その次のスーラとネルが男の子を見殺しにしたというのは……年齢は12歳というのを考えると、『水から上がって来ると思った』というのはありそう。自分で上がって来ると思って待ってたのに、出てこなかった。そのまま沈んで怖くて逃げだした。ということなら、まだ分かる。でも、スーラはこれを『面白い』と感じている。その後の母親が燃えているのを見ていただけだったのも『踊ってるみたいで面白い』と思ったから。
スーラはかなり自由というか、変わり者すぎてこうなのかな……と思って読み進めたら、実は違ったみたいな事が後半になってわかってくる。大半の人が感じるようには感じていない。けれど、それを寂しいとも思っている。だから、好きにさせてくれて楽しんでくれるネルが好きだった。ネルの夫と寝たのも、ネルが喜んでくれると思ったから……ということが後になって書かれている。でも、ネルはそれが理解できない。子供時代を過ぎて、大人になったネルは社会で生きるための価値観を身に着けてしまったから。そして、スーラは大人になってもそれを身につけることが出来なかった。
2人の少女の友情モノではあるけど、『受け入れられないもの(悪)を、どう扱うのか』というテーマもあって、そういう話があちこちに出てくる。黒人の社会ではそれらは『ただ、距離を取って置いておくだけ。自分がそれに近づきすぎないように気をつけながら』というような事が描かれている。ここでの悪はスーラで、町の人たちは人の夫を寝取るスーラを嫌っていた。ただ、スーラがいることでスーラに捨てられた夫に優しくもしていたし、子どもたちにもスーラが何かをしないように気を付けてみていた。
それが、スーラが亡くなった途端、町の人たちは夫や子供を無碍にして最終的には……というハーメルンの笛吹のような町の人の終わりも書かれてる。
気になった部分。
『それまで通過してきたケンタッキー州とテネシー州では、自分たちが大変なぜいたくに恵まれていたことがわかった。その二州では、遠距離列車の休憩所にはかならず黒人専用トイレがあったからだ。』30p
まさかの……長距離列車移動でトイレがない。では、どこでするのかと言えば、草むら。最初はやり方がわからなかったというのも衝撃的だった。アメリカのトイレは座る形。日本だと屈む形だからトイレでも草むらでも姿勢は一緒。最近は洋式が増えたから、やり方がわからない人も増えてそう。
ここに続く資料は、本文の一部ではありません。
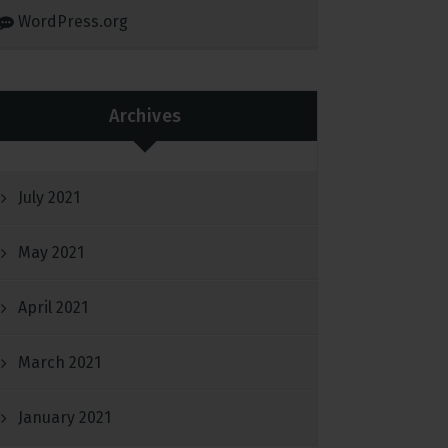
WordPress.org
Archives
July 2021
May 2021
April 2021
March 2021
January 2021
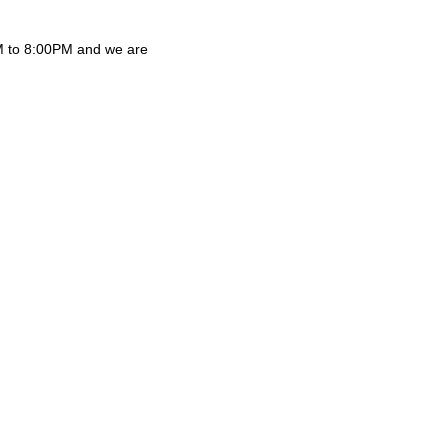
AM to 8:00PM and we are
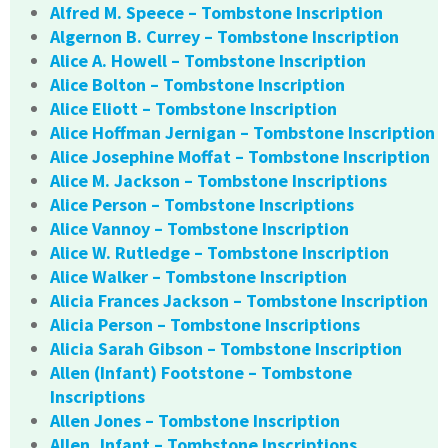
Alfred M. Speece – Tombstone Inscription
Algernon B. Currey – Tombstone Inscription
Alice A. Howell – Tombstone Inscription
Alice Bolton – Tombstone Inscription
Alice Eliott – Tombstone Inscription
Alice Hoffman Jernigan – Tombstone Inscription
Alice Josephine Moffat – Tombstone Inscription
Alice M. Jackson – Tombstone Inscriptions
Alice Person – Tombstone Inscriptions
Alice Vannoy – Tombstone Inscription
Alice W. Rutledge – Tombstone Inscription
Alice Walker – Tombstone Inscription
Alicia Frances Jackson – Tombstone Inscription
Alicia Person – Tombstone Inscriptions
Alicia Sarah Gibson – Tombstone Inscription
Allen (Infant) Footstone – Tombstone
Inscriptions
Allen Jones – Tombstone Inscription
Allen, Infant – Tombstone Inscriptions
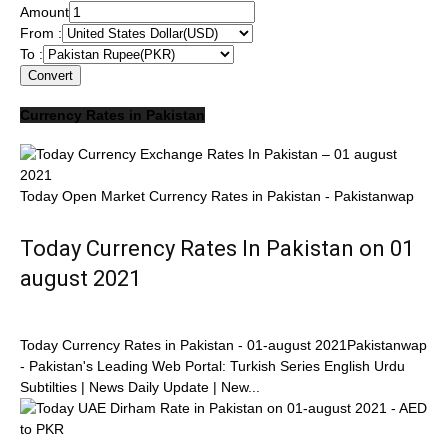
Amount
From :
To :
Convert
Currency Rates in Pakistan
Today Open Market Currency Rates in Pakistan - Pakistanwap
Today Currency Rates In Pakistan on 01
august 2021
Today Currency Rates in Pakistan - 01-august 2021Pakistanwap
- Pakistan's Leading Web Portal: Turkish Series English Urdu
Subtilties | News Daily Update | New...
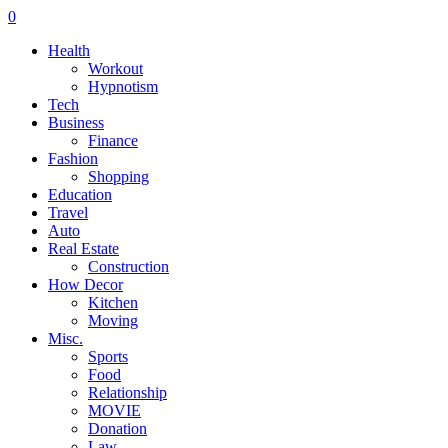
0
Health
Workout
Hypnotism
Tech
Business
Finance
Fashion
Shopping
Education
Travel
Auto
Real Estate
Construction
How Decor
Kitchen
Moving
Misc.
Sports
Food
Relationship
MOVIE
Donation
Law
『女が近づいてくると、老人たちは帽子をちょっと脱いであいさつし、若者たちは股を開いたり閉じたりした。しかし、すべての者が年齢には関わりなく、去ってゆく女の後ろ姿を興味深く見守った。』61-62p
男たちがたむろしてる場所。年齢にかかわりがないので12歳のスーラたちももちろんそういう目に会う。そして、彼女たちはそうされるためにこの通りを歩くという話。スーラが変わり者だから、これは不良行動になるのかな。
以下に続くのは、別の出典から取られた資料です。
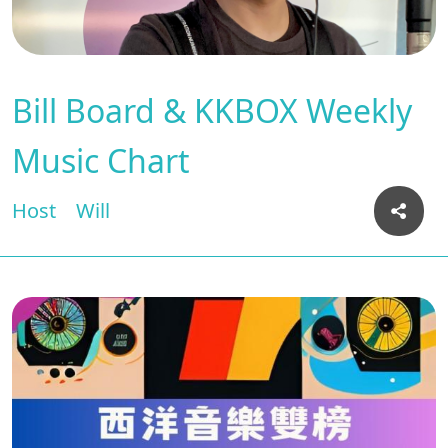
Bill Board & KKBOX Weekly
Music Chart
Host
Will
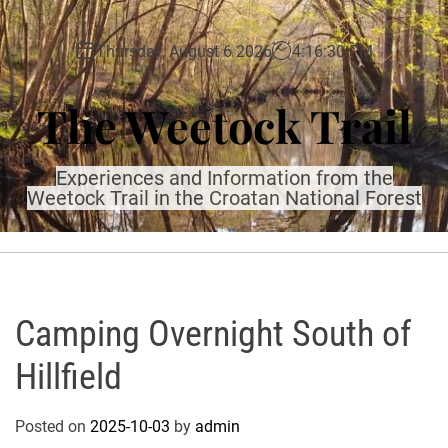
S
k
Thursday, August 6 2026
4
:
16
:
32
PM
i
p
The Weetock Trail
t
o
c
Experiences and Information from the
o
Weetock Trail in the Croatan National Forest
n
t
e
n
t
Camping Overnight South of
Hillfield
Posted on
2025-10-03
by
admin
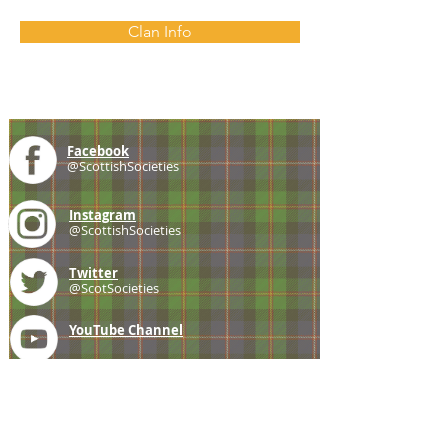
Clan Info
Facebook
@ScottishSocieties
Instagram
@ScottishSocieties
Twitter
@ScotSocieties
YouTube
Channel
E-mail
coscascots@gmail.com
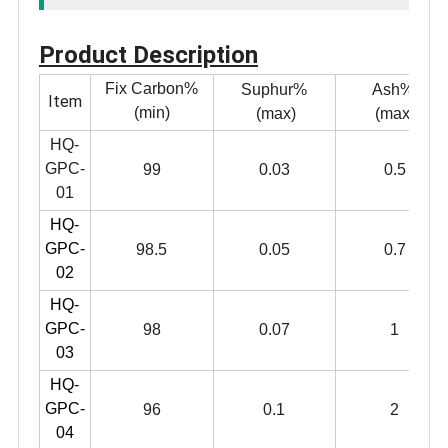
Product Description
Fix Carbon%
Suphur%
Ash%
Item
(min)
(max)
(max)
HQ-
GPC-
99
0.03
0.5
01
HQ-
GPC-
98.5
0.05
0.7
02
HQ-
GPC-
98
0.07
1
03
HQ-
GPC-
96
0.1
2
04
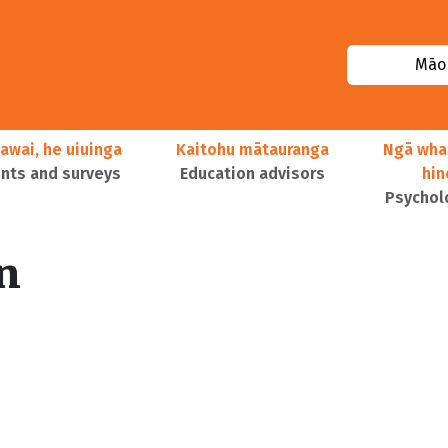
Māor
awai, he uiuinga
Kaitohu mātauranga
Ngā wha
ts and surveys
Education advisors
hi
Psychol
n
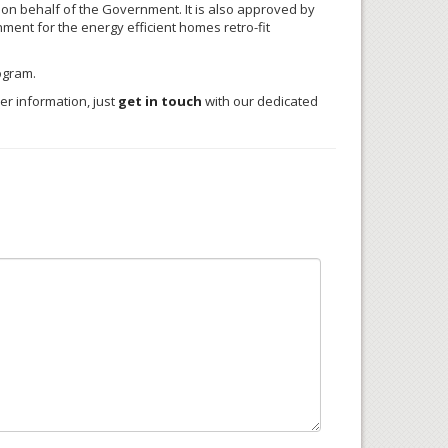
 on behalf of the Government. It is also approved by
ent for the energy efficient homes retro-fit
ogram.
er information, just
get in touch
with our dedicated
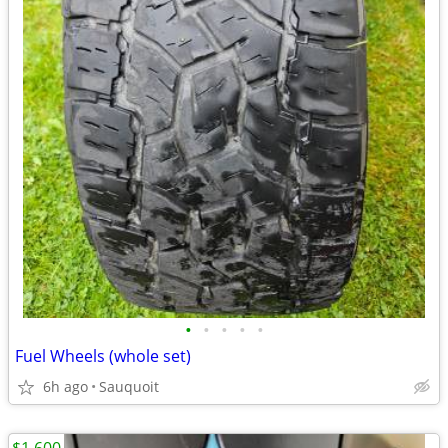
•
•
•
•
•
Fuel Wheels (whole set)
6h ago
Sauquoit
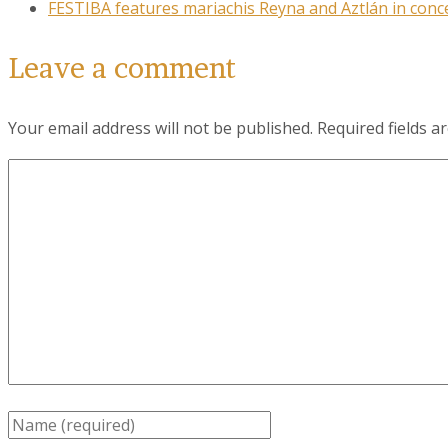
FESTIBA features mariachis Reyna and Aztlán in conce
Leave a comment
Your email address will not be published.
Required fields 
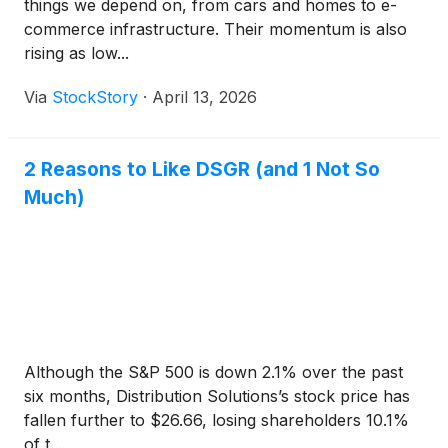
things we depend on, from cars and homes to e-
commerce infrastructure. Their momentum is also
rising as low...
Via
StockStory
·
April 13, 2026
2 Reasons to Like DSGR (and 1 Not So
Much)
Although the S&P 500 is down 2.1% over the past
six months, Distribution Solutions’s stock price has
fallen further to $26.66, losing shareholders 10.1%
of t...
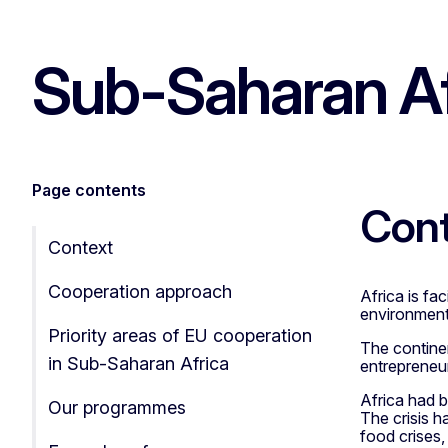
Sub-Saharan Af
Page contents
Con
Context
Cooperation approach
Africa is fa
environment
Priority areas of EU cooperation
The continen
in Sub-Saharan Africa
entrepreneur
Africa had 
Our programmes
The crisis h
food crises,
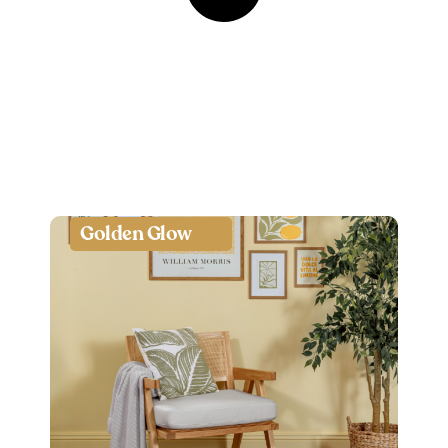
Golden Glow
『いつも変わらず親切にしてくれたが、一度もがむしゃらに結婚したがっている様子を見せたことのない女の子、そして、この冒険全体が彼の考えから出たものであり、彼のなしとげた征服であるように思わせる女の子を彼は選びだした。』100p
たいていの男性はこういう結婚を望んでいるのでは?と思う。自分の征服した結果を結婚式という晴れ舞台で見せびらかす。こんなに明瞭に男性の視点が描かれてるのエグイ。
『いわゆる悪魔に取りつかれた日々にたいして、人々は、歓迎しているのかと見まがうほどおとなしい反応しか示さなかった。そのような悪は避けなければならない、当然、そうしたものから身を守る用心をしなければならない、と人々は感じていた。』107-108p
悪の価値観がこういうものだという説明。避けたり、身を守ったりはするけれど、排除することはしない。悪は悪のまま放置するという意識なんだなと。
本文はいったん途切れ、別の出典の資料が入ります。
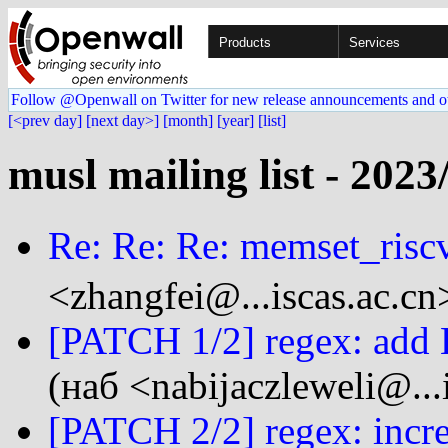
Products
Services
Follow @Openwall on Twitter for new release announcements and o
[<prev day]
[next day>]
[month]
[year]
[list]
musl mailing list - 2023
Re: Re: Re: memset_risc
<zhangfei@...iscas.ac.cn
[PATCH 1/2] regex: a
(наб <nabijaczleweli@...
[PATCH 2/2] regex: in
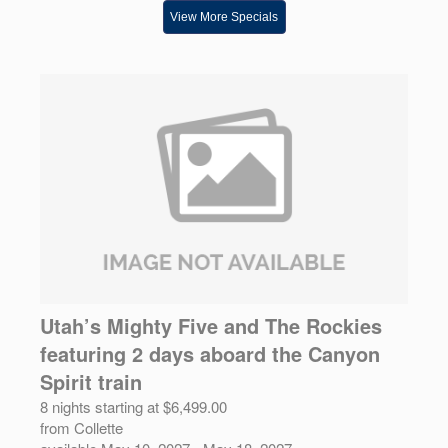
View More Specials
Utah’s Mighty Five and The Rockies
featuring 2 days aboard the Canyon
Spirit train
8 nights starting at $6,499.00
from Collette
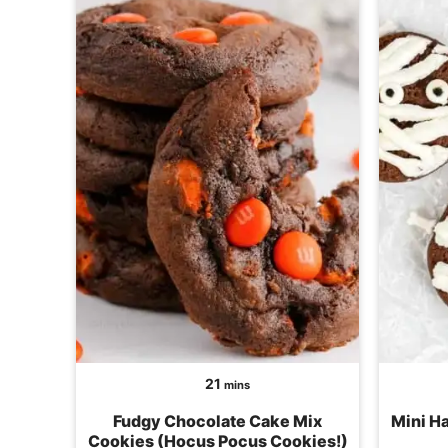
minutes
21
mins
Fudgy Chocolate Cake Mix
Mini H
Cookies (Hocus Pocus Cookies!)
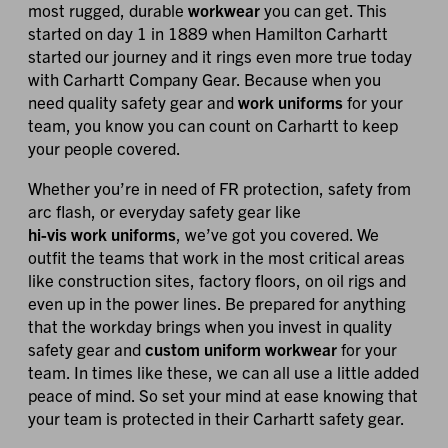
most rugged, durable
workwear
you can get. This
started on day 1 in 1889 when Hamilton Carhartt
started our journey and it rings even more true today
with Carhartt Company Gear. Because when you
need quality safety gear and
work uniforms
for your
team, you know you can count on Carhartt to keep
your people covered.
Whether you’re in need of FR protection, safety from
arc flash, or everyday safety gear like
hi-vis work uniforms
, we’ve got you covered. We
outfit the teams that work in the most critical areas
like construction sites, factory floors, on oil rigs and
even up in the power lines. Be prepared for anything
that the workday brings when you invest in quality
safety gear and
custom uniform workwear
for your
team. In times like these, we can all use a little added
peace of mind. So set your mind at ease knowing that
your team is protected in their Carhartt safety gear.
『スーラには、占有ということがどういうものかわかりかけてきた。おそらく愛ではなく、占有すること、あるいは、少なくとも占有への欲望が。』158p
ここまでスーラは自由奔放だったのに、とある男に執着するようになったというシーン。でも男は、自分を占有しない女が好きでスーラもそうだと思って寝てたのに、唐突にそうではなくなったので逃げていく。
スーラがやっとネルの気持ちの一部がわかったような分からないような……でも、最後までスーラは謝ったりしないし、感謝もしない。
『どんなことでもできはしないわよ。あんたは女だし、おまけに黒人の女じゃない?あんたは、男のように振る舞うことはできないのよ。まったく一人立ちした人間みたいに歩き回ったり、したいことは何でもやったり、欲しいものは手に入れ、気に入らないものは棄てるなんて、あんたにはできっこないわ』171p
スーラの「どんなことでもできる」に対してのネルの答え。
この物語の黒人差別と女性差別が濃厚に詰まっている言葉だなと思う『一人立ちした人間』に黒人女性はなれないという時代。そういう時代があった。……今も?
『誰かによくしてあげるってことは、誰かに意地悪することと同じなの。冒険(かけ)だもの。そのために得るものは何もないのよ』174-175p
これはシーラがネルの「どうしてわたしのことを考えてくれなかったの?あんたに尽くしてあげたじゃない?」に対しての言葉。ネルの夫を寝取ったのに、シーラはネルの夫を愛してなかったと言った会話の流れから。シーラとネルは大人になって価値観が大きく違ってしまった。そして、それを明確に言葉にして相手に伝えることが出来なくて……たとえ言葉にして伝えても『伝わらないこと』はわかっていただろうけど。だから、こういう回りくどい言い方しか言えなかったのかなと思う。
『得るものが何もない』のは、そう。だけど『ただ友人と友人の大切なもの(男)を共有したかった』というのがシーラの気持ちなのよね。ネルは『夫は妻のもの』という価値観しか知らないから、『友人が夫を共有したいと思っている』ということが理解できない……だろうとは思う。だから、シーラも言わないし、言えない。シーラが愛していたのはネルだし、ネルが愛していたのもシーラなのよね。……だから、ネルの夫は愛してないとシーラは正直に言った。友情よりも深い愛がシーラとネルの関係だと思う。
そして、シーラと町の人たちの関係もシーラと言う悪によって町の人たちの関係が成り立っていた……という怖ろしいオチに震えてしまう。愛と憎しみ、善と悪は表裏でどちらも必要だという物語をこんなに深く書ききってあることに心が震える。
ごちそうさまでした。
まだまだ『トニ・モリスン作品』を読むのだ。